— Start SUPPLIED DATA —

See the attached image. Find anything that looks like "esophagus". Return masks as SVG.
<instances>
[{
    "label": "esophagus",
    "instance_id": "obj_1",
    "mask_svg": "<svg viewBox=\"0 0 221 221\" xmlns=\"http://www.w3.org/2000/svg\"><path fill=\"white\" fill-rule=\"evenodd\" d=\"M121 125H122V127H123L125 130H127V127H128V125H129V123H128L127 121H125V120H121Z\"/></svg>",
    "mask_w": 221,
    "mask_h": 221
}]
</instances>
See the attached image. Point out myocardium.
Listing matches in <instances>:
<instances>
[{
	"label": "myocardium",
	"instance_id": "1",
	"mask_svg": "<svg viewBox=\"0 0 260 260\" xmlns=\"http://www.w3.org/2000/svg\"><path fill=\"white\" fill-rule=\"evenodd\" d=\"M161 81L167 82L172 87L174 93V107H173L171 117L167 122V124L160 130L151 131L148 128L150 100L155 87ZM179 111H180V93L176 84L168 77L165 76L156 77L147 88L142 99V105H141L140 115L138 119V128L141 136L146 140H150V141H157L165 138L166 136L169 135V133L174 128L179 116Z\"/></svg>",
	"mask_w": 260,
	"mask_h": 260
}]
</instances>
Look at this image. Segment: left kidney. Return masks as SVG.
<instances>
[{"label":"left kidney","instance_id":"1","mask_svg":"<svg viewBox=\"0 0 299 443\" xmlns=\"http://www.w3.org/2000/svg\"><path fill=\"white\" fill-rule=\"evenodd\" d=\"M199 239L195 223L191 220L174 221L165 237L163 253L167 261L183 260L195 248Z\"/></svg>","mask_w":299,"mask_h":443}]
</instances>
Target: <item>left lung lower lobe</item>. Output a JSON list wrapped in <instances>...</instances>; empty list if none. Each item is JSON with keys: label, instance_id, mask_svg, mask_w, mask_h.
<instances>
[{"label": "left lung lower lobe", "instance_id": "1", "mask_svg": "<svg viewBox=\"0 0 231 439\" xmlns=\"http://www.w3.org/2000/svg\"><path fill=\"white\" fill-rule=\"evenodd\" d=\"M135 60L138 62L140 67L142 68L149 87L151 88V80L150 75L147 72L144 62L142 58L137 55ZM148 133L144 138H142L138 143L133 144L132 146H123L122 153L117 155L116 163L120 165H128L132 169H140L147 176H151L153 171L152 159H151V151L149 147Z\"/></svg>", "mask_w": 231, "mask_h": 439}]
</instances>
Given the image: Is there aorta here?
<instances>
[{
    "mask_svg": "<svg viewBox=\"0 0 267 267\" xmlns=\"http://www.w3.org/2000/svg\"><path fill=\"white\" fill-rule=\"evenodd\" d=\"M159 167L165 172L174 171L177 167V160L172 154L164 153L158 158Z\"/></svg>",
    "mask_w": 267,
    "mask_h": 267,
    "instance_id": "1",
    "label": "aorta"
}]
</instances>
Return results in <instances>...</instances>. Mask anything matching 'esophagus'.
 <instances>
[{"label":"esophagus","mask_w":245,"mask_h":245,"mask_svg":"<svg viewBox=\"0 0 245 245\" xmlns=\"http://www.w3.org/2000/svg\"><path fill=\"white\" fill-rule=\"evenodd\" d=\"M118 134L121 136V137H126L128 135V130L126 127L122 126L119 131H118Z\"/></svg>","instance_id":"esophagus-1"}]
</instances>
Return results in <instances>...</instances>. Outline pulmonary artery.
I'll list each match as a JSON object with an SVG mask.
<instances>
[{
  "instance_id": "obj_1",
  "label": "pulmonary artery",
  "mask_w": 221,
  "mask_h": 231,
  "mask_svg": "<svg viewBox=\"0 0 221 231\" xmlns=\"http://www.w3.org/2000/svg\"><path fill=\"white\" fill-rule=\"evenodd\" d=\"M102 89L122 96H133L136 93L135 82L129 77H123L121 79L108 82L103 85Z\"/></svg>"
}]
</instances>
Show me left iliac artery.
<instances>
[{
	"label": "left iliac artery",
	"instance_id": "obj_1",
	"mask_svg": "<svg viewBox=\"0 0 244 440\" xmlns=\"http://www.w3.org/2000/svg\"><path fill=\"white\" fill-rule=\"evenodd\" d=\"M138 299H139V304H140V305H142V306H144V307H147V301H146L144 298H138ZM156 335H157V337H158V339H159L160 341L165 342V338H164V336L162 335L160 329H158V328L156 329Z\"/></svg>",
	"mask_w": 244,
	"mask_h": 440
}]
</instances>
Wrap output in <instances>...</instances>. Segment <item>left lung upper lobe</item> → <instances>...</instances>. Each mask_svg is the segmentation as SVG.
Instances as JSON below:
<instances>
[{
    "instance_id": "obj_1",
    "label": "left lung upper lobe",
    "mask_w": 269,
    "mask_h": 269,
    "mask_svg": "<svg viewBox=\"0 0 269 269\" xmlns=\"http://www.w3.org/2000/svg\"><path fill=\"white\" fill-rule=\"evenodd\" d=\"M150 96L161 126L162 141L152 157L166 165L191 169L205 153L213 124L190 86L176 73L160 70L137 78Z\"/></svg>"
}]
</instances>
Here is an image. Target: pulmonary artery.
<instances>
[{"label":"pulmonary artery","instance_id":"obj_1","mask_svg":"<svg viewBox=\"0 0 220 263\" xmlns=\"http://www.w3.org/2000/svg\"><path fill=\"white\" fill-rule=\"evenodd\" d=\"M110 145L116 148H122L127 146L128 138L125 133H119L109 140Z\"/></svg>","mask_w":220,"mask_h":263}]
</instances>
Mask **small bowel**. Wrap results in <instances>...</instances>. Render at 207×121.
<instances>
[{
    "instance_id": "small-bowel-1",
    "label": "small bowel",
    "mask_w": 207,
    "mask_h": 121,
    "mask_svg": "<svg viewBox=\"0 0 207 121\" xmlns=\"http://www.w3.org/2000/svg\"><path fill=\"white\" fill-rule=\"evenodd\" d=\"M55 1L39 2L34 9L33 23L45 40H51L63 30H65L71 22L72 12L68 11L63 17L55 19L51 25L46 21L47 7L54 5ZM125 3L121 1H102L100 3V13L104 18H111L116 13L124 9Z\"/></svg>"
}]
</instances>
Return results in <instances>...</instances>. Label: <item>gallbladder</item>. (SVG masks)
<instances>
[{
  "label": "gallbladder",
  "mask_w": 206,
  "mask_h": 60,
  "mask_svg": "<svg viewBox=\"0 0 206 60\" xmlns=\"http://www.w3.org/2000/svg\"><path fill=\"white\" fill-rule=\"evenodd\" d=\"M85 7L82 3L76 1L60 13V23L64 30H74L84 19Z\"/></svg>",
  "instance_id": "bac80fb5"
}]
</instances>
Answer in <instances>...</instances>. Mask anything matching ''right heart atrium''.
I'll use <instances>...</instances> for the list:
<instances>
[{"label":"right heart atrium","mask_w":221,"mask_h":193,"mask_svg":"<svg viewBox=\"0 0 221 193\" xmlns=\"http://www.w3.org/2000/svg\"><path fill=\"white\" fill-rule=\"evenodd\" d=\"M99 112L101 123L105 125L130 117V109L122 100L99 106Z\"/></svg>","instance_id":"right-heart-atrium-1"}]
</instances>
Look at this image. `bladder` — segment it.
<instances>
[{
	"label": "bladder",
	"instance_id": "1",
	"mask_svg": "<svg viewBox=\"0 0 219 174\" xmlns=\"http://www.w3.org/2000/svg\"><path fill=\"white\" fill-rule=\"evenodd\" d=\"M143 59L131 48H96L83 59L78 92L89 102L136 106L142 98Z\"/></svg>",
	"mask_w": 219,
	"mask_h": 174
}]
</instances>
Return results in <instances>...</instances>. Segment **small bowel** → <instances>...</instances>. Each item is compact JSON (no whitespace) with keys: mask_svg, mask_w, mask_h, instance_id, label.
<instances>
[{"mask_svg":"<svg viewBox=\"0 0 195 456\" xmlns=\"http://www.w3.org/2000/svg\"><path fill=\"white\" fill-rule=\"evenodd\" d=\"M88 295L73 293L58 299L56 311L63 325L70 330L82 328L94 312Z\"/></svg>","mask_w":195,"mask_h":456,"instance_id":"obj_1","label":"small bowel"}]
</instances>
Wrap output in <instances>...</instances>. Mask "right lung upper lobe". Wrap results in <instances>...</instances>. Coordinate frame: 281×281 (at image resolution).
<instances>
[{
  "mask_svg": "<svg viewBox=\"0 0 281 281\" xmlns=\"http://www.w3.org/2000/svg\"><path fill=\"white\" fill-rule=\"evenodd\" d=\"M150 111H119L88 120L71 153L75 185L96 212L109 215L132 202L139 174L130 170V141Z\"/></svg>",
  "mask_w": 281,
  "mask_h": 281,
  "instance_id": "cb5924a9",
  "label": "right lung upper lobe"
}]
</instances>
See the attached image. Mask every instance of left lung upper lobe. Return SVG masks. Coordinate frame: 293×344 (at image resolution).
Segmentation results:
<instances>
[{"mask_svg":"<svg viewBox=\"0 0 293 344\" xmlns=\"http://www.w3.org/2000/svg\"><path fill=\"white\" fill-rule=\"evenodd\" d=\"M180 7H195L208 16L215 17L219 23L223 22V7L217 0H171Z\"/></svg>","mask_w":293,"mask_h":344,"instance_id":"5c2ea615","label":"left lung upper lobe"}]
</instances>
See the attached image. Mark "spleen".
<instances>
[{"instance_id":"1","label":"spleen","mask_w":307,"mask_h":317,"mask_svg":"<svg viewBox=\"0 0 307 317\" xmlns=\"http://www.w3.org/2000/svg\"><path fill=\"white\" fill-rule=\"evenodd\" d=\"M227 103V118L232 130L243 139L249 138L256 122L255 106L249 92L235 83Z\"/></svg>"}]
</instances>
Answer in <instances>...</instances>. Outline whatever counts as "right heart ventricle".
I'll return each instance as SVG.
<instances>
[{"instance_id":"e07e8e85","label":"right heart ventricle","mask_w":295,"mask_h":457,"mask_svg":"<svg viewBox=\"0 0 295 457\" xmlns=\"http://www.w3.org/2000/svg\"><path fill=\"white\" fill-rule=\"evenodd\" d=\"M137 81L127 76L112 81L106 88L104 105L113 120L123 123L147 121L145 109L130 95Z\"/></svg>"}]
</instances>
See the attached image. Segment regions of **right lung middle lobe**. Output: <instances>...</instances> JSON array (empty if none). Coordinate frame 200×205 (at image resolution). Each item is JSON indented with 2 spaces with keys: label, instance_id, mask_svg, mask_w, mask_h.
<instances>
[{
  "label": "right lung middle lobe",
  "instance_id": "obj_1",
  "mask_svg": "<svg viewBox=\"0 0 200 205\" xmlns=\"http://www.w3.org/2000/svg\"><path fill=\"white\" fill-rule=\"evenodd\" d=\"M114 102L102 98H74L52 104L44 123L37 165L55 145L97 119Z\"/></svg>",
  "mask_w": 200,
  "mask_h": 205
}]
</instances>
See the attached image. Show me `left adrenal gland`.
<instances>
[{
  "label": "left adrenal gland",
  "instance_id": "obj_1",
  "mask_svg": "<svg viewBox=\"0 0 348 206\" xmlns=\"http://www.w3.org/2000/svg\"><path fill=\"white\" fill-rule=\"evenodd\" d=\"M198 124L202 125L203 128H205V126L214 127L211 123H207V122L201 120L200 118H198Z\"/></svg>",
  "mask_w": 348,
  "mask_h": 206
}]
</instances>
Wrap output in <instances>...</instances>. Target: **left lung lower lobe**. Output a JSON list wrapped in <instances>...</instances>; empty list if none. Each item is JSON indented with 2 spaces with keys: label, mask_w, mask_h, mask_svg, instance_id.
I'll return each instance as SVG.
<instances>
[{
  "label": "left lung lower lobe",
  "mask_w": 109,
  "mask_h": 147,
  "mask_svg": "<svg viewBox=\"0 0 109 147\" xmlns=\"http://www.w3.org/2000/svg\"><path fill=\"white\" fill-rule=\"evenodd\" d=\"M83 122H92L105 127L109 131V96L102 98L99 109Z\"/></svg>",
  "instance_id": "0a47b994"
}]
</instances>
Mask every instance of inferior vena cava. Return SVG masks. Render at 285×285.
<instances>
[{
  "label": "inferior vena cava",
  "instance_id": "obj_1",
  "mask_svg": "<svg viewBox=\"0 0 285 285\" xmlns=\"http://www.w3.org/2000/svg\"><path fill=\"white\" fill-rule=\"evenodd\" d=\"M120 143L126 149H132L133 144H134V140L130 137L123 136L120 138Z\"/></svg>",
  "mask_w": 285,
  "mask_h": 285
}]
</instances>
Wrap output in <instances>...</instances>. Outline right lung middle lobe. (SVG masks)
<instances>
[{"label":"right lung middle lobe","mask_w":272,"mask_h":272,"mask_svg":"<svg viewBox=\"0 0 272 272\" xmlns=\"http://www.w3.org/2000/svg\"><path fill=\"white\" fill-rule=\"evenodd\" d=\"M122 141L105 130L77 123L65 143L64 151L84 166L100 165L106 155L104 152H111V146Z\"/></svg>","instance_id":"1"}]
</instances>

— End SUPPLIED DATA —

Extract every line of the records that contains the string "Target". Matching is case-sensitive.

* RESULT BELOW:
Target: <item>left lung lower lobe</item>. Output a JSON list wrapped in <instances>...</instances>; empty list if none. Each item is JSON with keys: label, instance_id, mask_svg, mask_w, mask_h.
Here is an image. Target: pulmonary artery.
Wrap output in <instances>...</instances>. Target: **left lung lower lobe**. Output a JSON list wrapped in <instances>...</instances>; empty list if none. Each item is JSON indented with 2 spaces with keys: label, mask_w, mask_h, mask_svg, instance_id.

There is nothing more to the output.